Im Mehrgenerationenhaus begann das Jahrgangstreffen mit einem Kaffeetrinken. Nach den ersten zaghaften Kontakten mit der Frage: "Wer bist du?" sammelten sich die ehemaligen Schüler zum Gruppenbild auf der Treppe zur katholische Pfarrkirche St. Jakob.

Zur Erinnerung an die verstorbenen Mitschülerinnen, Mitschüler und Lehrkräfte traf sich die Teilnehmer auf dem Friedhof und sprachen ein Vaterunser. Nach dem Gebet stellten sie zum Gedenken eine Blumenschale mit den Namen der Verstorbenen auf die Stufen des Priestergrabes.

Nach der anschließenden Vorabendmesse und einem evangelischen Abendmahlsgottesdienst in der Lourdesgrotte unterhalb der Sommerrodelbahn wurde in der Petersklause mit einem Sektempfang weitergefeiert. Otto Weiß schlug in einem Rückblick den Bogen von 1944 bis 2014. Ganz besonders freute er sich, dass es gelungen war, die Schüler der Konfessionsschulen zusammenzuführen. Es gab ja in Mitterteich damals drei Schulen: eine katholische Mädchenschule im heutigen Städtischen Kindergarten, eine katholische Jungenschule im Blauen Schulhaus am Oberen Markt und in der damaligen Stadtkämmerei die evangelische Schule.

Gestärkt nach dem Abendessen führte Reinhard Etzold mit einer Bilderschau durch die 70 Jahre. Angefangen mit den Bildern der letzten Jahrgangstreffen ging es zurück bis zum Tag der Einschulung. Alle Bilder wurden eingehend bestaunt. Namen wurden genannt und Erlebnisse aufgefrischt.

Namen gesucht, gefunden

Otto Weiß deutete mit dem Laserpointer auf die gezeigten Schülerinnen und Schüler und im Stimmengewirr wurde der passende Name gesucht. Das gelang fast immer. Die Gespräche über die Schulzeit und das Erlebte rissen nicht ab. Die Angereisten aus ganz Deutschland - Besigheim, Kempten, Marktoberdorf, Roding, Cham, Hersbruck und Münchberg - und die hier Wohnenden erzählten von ihrem Lebensweg.

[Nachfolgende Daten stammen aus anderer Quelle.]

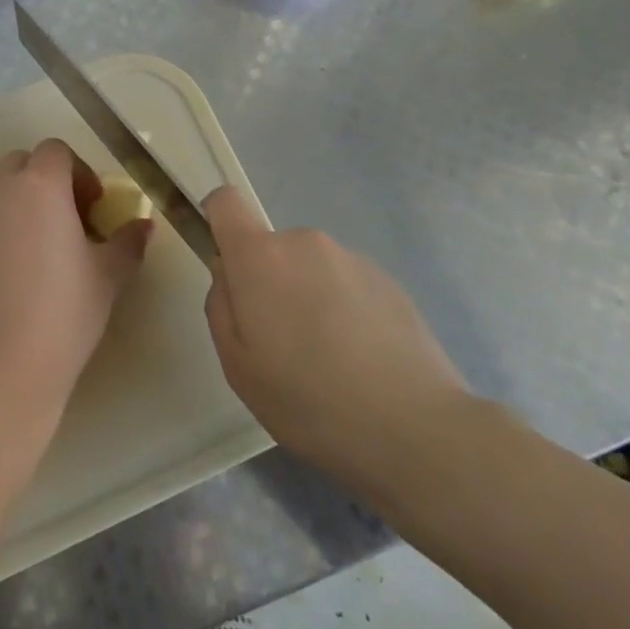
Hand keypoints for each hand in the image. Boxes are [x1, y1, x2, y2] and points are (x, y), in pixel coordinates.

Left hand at [0, 139, 152, 422]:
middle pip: (23, 164)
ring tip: (41, 246)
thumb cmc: (63, 313)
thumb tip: (144, 225)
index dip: (79, 172)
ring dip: (20, 202)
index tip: (93, 207)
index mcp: (39, 185)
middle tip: (70, 220)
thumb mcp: (108, 276)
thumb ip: (128, 242)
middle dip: (47, 181)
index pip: (57, 151)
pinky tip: (14, 270)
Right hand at [203, 187, 471, 493]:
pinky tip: (361, 361)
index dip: (218, 221)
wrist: (411, 426)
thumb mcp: (237, 364)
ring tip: (329, 360)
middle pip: (272, 248)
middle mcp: (305, 242)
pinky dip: (344, 311)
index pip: (226, 202)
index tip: (226, 264)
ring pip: (311, 269)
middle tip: (283, 344)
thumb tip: (229, 272)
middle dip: (269, 283)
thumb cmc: (306, 398)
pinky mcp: (389, 281)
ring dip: (309, 298)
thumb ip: (221, 305)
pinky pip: (347, 285)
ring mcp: (352, 258)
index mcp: (261, 257)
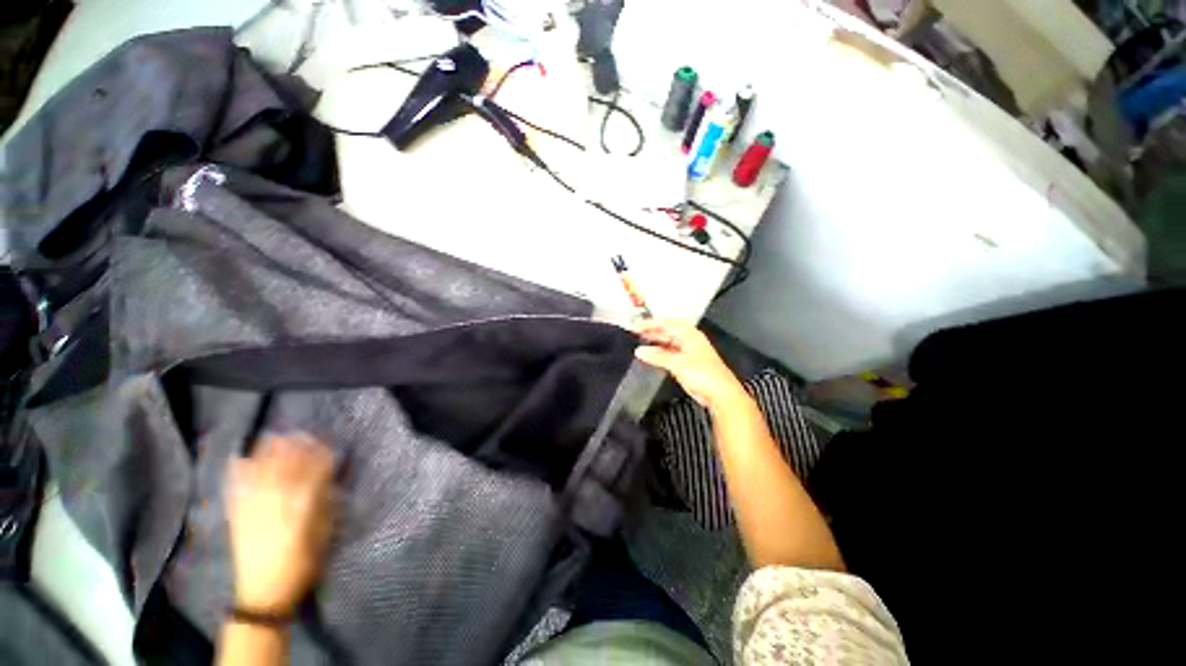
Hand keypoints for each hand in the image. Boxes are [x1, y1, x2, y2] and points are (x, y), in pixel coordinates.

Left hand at [227, 433, 334, 615]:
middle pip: (284, 469)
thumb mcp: (322, 536)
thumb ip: (323, 507)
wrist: (263, 593)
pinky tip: (238, 460)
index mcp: (300, 509)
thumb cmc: (301, 565)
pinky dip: (237, 474)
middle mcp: (275, 504)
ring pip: (260, 474)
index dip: (319, 456)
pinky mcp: (237, 517)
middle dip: (293, 449)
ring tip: (272, 436)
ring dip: (266, 454)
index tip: (325, 444)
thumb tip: (327, 483)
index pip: (312, 474)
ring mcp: (253, 510)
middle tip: (299, 433)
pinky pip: (236, 490)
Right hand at [633, 319, 746, 411]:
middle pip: (667, 331)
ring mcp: (688, 351)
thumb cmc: (705, 375)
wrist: (720, 393)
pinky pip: (669, 353)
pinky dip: (659, 353)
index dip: (650, 324)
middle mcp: (689, 340)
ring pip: (668, 342)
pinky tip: (651, 356)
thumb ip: (657, 356)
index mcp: (690, 334)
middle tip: (635, 333)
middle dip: (651, 332)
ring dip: (655, 342)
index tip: (635, 326)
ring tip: (639, 343)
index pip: (666, 323)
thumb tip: (640, 351)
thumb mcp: (677, 363)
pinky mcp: (687, 363)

"Richte einen Gruß aus ..."

Von den Mitschülern, die nicht teilnehmen konnten, wurden Grüße verlesen. Ein besonderer Brief eines Mitschülers erreichte die Feiernden. Sein Weg führte ihn über Venezuela nach Israel, wo er heute lebt. Von dort schickte er Bilder seiner Familie. Er wünschte: "Richte den Schulkameraden einen Gruß aus, trinkt ein Glas Sekt für uns, macht ein paar schöne Fotos vom Kuchen und schickt uns, die wir nicht dabei sein können, natürlich ein Klassenfoto !". So feierten alle Jubelschüler diesen Tag. Alle stellten einig fest: "Auf das nächste Jahrgangstreffen wollen wir nicht wieder fünf Jahre warten!"